Get out as early as you can,
And don't have any kids yourself.
These letters featured the coarser side of Larkin, as does the above poem. Yet the row was about Larkin's racism. Everyone already knew Larkin had issues. Flick to almost any page of his Collected Poems for evidence of his boredom with life, anti-social behavior, and fear of women. But racism apparently wouldn't do.
I was struck by this controversial figure and began to investigate. Being sixteen at the time probably added to my complete immersion. I was probably studying "Paradise Lost" for my English A Level at the time, and compared to that, Larkin was fantastic. In poems such as "This Be The Verse," it was as if he was reaching out to teenage boys in particular, albeit from beyond the grave. I could hear him murmuring to me: "You think you know about angst?" Needless to say I welcomed challenge. But my obsession with this work reached its acme when I had the pleasure of informing my mother that it was my favorite poem. I didn't read Larkin's letters until several years later, when I received the controversial tome as a gift from - you've guessed it - my mother.
It's easy to see why this poem is so memorable. In twelve lines of poetry, the reader, adolescent or otherwise, can indulge in two expletives: an emphatic verb in the first line and a past participle in line 5. Furthermore, it is impossible to forget the iambs. Ten of the twelve lines bounce along with a deceptively simple pattern of an unstressed breve followed by a stressed ictus. An explanation of these terms can be found here. This regular, almost plodding rhythm, combined with a cinch of an ABAB rhyme scheme, gives this poem a nursery rhyme feel. The opening stanza in particular is easy as pie to understand, as it is comprised almost completely of monosyllables. A five-year-old with an advanced knowledge of bad language would be able to understand this poem as easily as an adult.

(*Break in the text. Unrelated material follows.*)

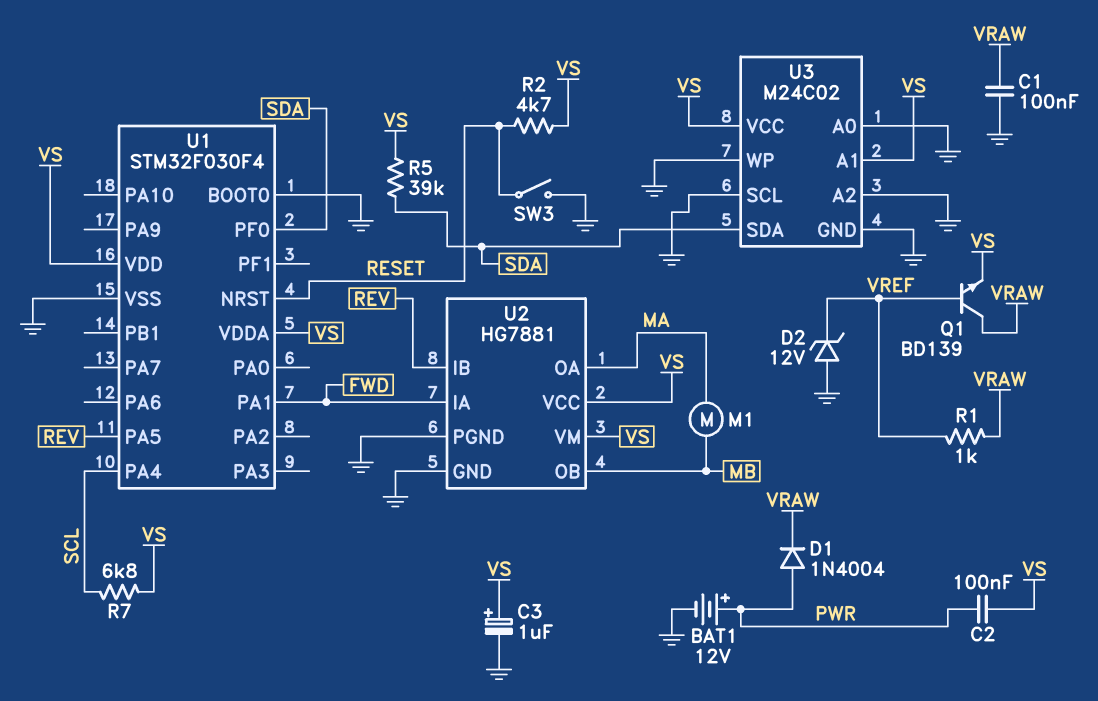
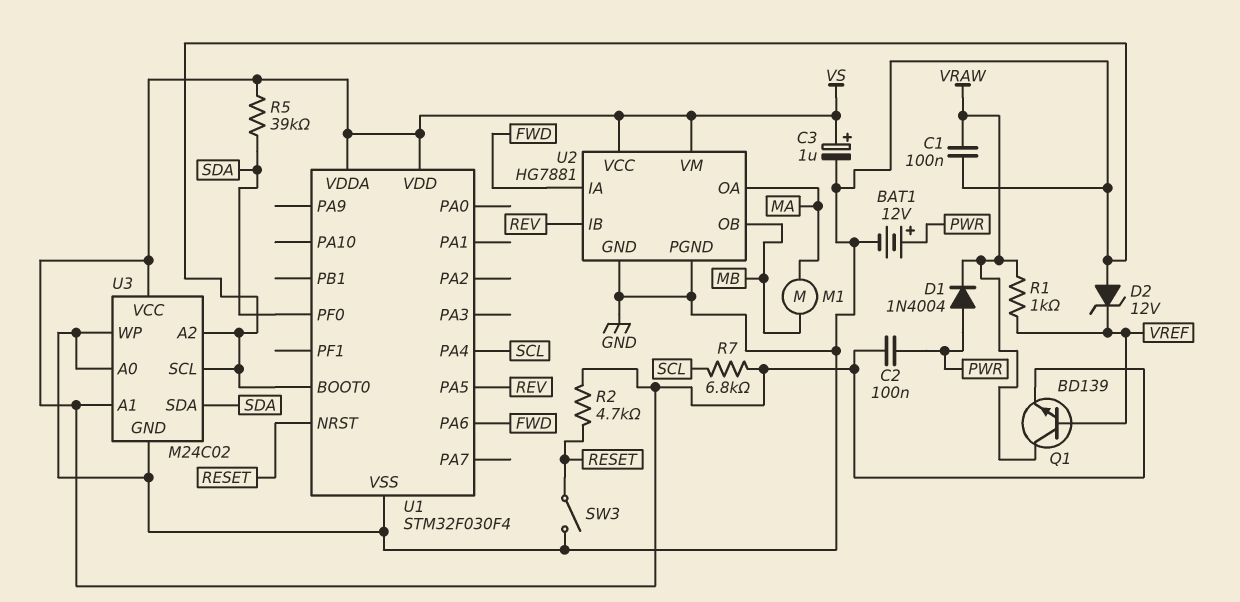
U1 pin PA1: FWD -> none
U1 pin PA6: none -> FWD

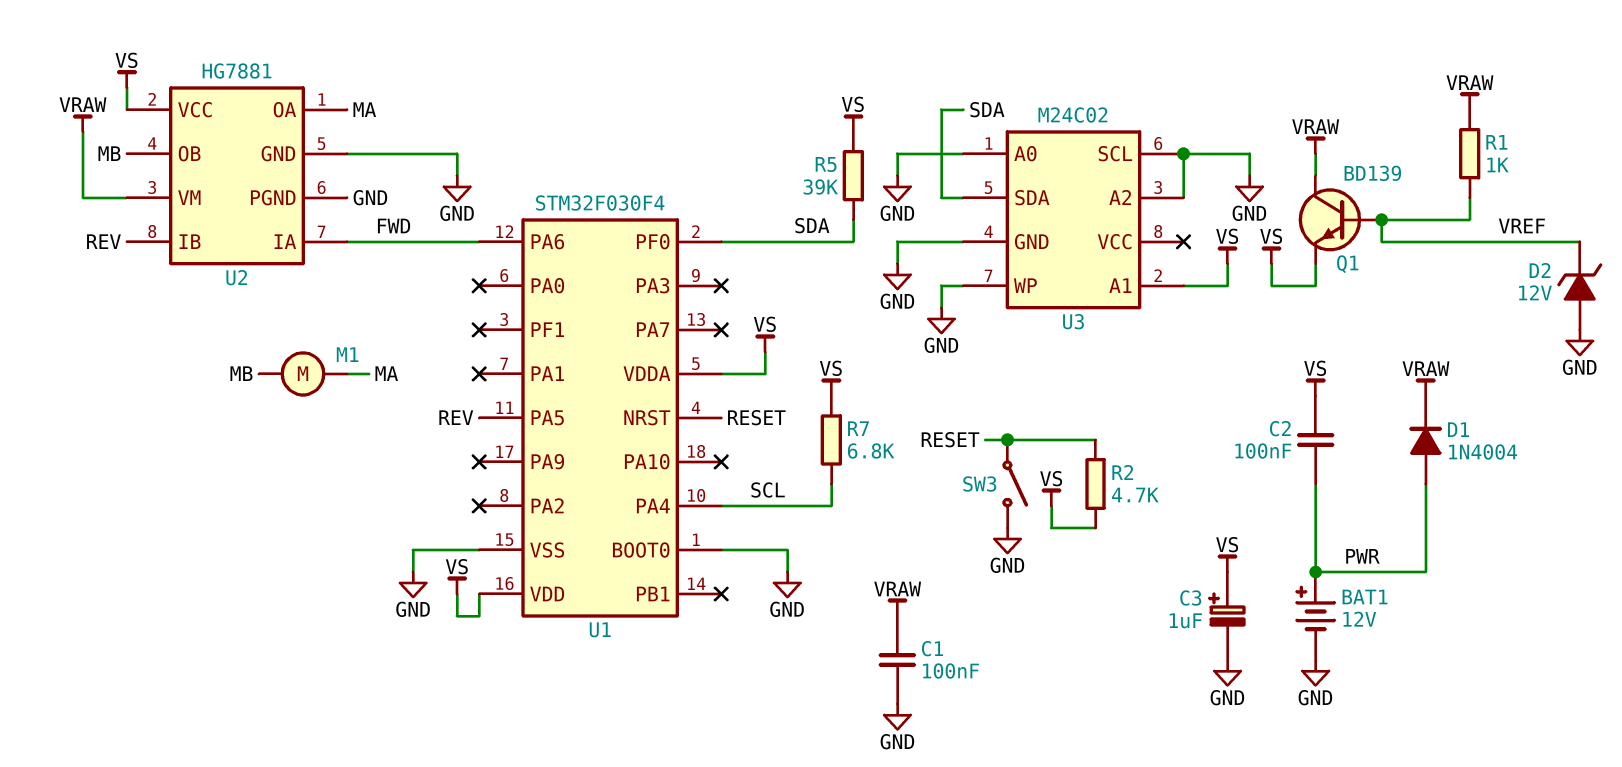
U2 pin VM: VS -> VRAW
U3 pin VCC: VS -> none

The only potential difficulty is its simile. The last stanza focuses on this cumulative aspect of man's misery. The current generation carries the burden of hereditary human sadness, handed down in ever increasing amounts. Much worse than saying "your parents fuck you up," this poem goes on to say something along the lines of: "you can only stop this overwhelming chain of misery by not reproducing and dying as soon as possible." The poem will always be remembered for its opening, but the real stinger comes at the very end. After a dash of elegant, figurative language, Larkin sinks lower than before, barking these morbid thoughts at the reader in the form of imperative verbs. So you can see why my mother was so thrilled that this was my favorite poem.